Again, the world of Sin City is a comic book world. It should look and feel like a setting far removed from our mundane neighborhoods. In terms of subject matter and tone, it's just as heavy, brutal, and grim as the Nolan Batverse—but because of its comic trappings and spirit, it's far more entertaining to watch. It embraces its origins, while these latest Batman and Superman films seem to reject theirs.

Like a moody teenager convinced that showing excitement, sincerity, or outright joy is “uncool,” Nolan, Snyder, and Co. have essentially shoved their characters' colorful, zany pasts into a closet and thrown away the key. All for the sake of being serious.

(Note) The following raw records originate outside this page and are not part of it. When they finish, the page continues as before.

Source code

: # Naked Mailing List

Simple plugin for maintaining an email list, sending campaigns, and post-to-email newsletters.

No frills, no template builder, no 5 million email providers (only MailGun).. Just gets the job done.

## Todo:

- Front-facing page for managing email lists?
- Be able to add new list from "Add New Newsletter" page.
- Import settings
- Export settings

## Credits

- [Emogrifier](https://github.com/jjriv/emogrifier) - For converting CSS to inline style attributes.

Which is the core problem: superheroes just shouldn't be serious, not 100% of the time. Sure, they have epic moments, grand gestures, and often the fate of the world rests on their shoulders. There's plenty of serious moments.

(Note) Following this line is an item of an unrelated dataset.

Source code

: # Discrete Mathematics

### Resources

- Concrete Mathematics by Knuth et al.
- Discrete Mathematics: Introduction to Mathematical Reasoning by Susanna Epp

But these characters are more gods than men. They have powers and abilities far beyond the Average Joe on the street, alter egos and hidden lairs and arch-enemies with a flair for the dramatic.

They're complex and live in implausible, crazy worlds where anything can happen. By showing only their pain, anger, and sadness, the impact they have is cruelly denuded and their scope is now severely limited.

These reductive versions of such iconic characters are simply Debbie Downers, the glowering kid at the family reunion who refuses to join in when everyone else plays Charades. I don't want to spend extra time with them.

I'd rather tell them to stop pretending to be mature and actually grow up; I want them to realize there's more to life than perpetually indulging masochistic spirals. There's nothing wrong with sincerely smiling once in a while, or splashing a little color on the screen, or being silly just for its own sake.

So, until DC remembers that comic stories should be fun, I'm sticking with Marvel. They sure as hell aren't perfect, but at least I know I'll laugh and cheer a few times before the end credits crawl.

 


Angie Barry wrote her thesis on the socio-political commentary in zombie films. Meeting George Romero is high on her bucket list, and she has spent hours putting together her zombie apocalypse survival plan. She also writes horror and fantasy in her spare time, and watches far too much Doctor Who. Come find the angie bee at Tumblr.

Comments

  1. Todd Mason

    The tone of a superhero film is a difficult thing to get right…I don’t like the Reeve Superman films very much, despite being a big Margot Kidder fan, since they actually seem to me to be clumsy comedies for the most part…which doesn’t make the ponderous muck of the Nolan Batman films any better. The Keaton/Burton films came a lot closer to getting it right, and some of the earlier animatiions in the Dark Knight series, such as MASK OF THE PHANTASM, manage to get at least as close to right. Even the overlong THE AVENGERS and some of its companions among Marvel films of late are doing the job largely correctly…but, yes. letting the people who lose perspective run all over such projects doesn’t help. Recently, the fanbase had been noting how much better the DC tv series were than the Marvel tv series, and the Marvel films than the DC movies, but everyone seems to be screwing up increasingly, as they try to factory-generate theses…and face the same kind of self-indulgence issues that made, say, the HBO TALES FROM THE CRYPT series unwatchable, in the heavy-handed, self-indulgent manner in which H’wooders approached stuff that only works with the most light, almost offhanded touch.